The stark reality is that our politicians are no longer able to deliver sound, forward-looking policy in any consistent or coherent way.

 

Nor will this situation change. In fact, the lack of policy foresight and promotion will become even more manifest in future election campaigns.

 

This is because the problem of policy leadership is not about individuals, but the result of deep, systemic problems with our liberal democratic system itself.

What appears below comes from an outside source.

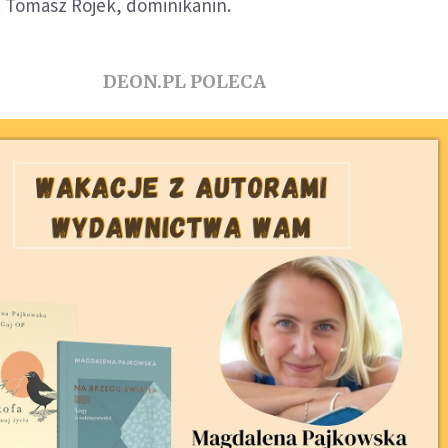
. Tomasz Rojek, dominikanin.
DEON.PL POLECA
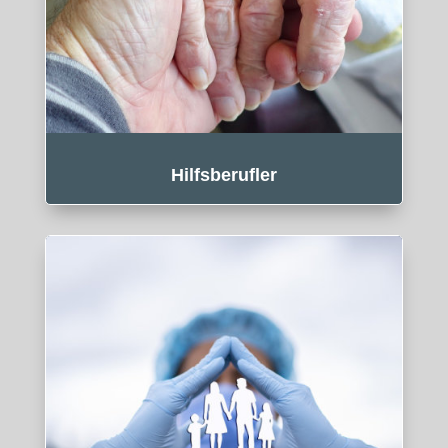
Hilfsberufler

The problem of policy leadership is not about individuals, but the result of deep, systemic problems with our liberal democratic system itself

We tend to think in an age where democracy is basically unchallenged as a political system, that we have a dynamic, flexible and, at the end of the day, functional system.

 

The reality, however, is that all liberal democratic systems have become progressively stranded from the world around them over the past two decades.

 

This is because they represent a 19th century political system built around 19th century assumptions and organizing principles about how the political and policy world should work, and how citizens should engage with it.

 

My argument is that a combination of globalisation and the development of internet-based communications technology (ICT) from the 1990s onwards, effectively undercut the functionality of these 19th century assumptions and principles.

 

The 19th century world

Liberal democracy assumes the world around it will move in a comparatively slow way - allowing elected representatives sufficient time and scope to decide on policy and legislate for it in parliament in a deliberate, proactive fashion.

 

It also assumes elected representatives are the prime decision-makers on policy-making because they are best able and placed to understand the world around them.

 

Further, it assumes that most political events will be contained within the geographical boundaries of electorates, states or even countries. It assumes that national parliaments as a result will always be the predominant realm which will decide what, in terms of policy, will have a major and ongoing impact on the citizens they represent.

 

The 21st century world

The problem of policy leadership is not about individuals, but the result of deep, systemic problems with our liberal democratic system itself

In the context of globalisation and ICT, it has become impossible for politicians to know or anticipate what is going on in the super-fast and super complex world that now surrounds them, or create timely or coherent public policy frameworks to manage it.

 

In short, because the 21st century dynamics of political and economic activity are fundamentally different from those which the liberal democratic system is geared to manage, our system and the politicians acting within it become increasingly distanced from the world they are meant to steer and direct.

 

In order to continue to appear in control, political leaders and their parties increasingly resort to spin.

 

This becomes the default mode of compensating or deflecting their growing inability to develop and promote future-oriented policy.

 

In this way, we see the systemic reasons for why politicians increasingly resort to spin over substance and why the problem is not going to be solved easily.

 

Ways forward

This prognosis might seem bleak for those who believe that the current system can be fixed.

 

But understanding the true nature of the problem – that our policy malaise is deep-seated and not explained through blaming individuals or specific groups – should force us to think more laterally about how to fix it.

 

Change will come when we finally realise the current system is fundamentally broken and that new processes and institutions are needed that better align with the realities of the 21st, rather than the 19th century.

 

In the meantime, be prepared in both this and future election campaigns for increasingly more slogan and image wars, and even less policy substance and debate.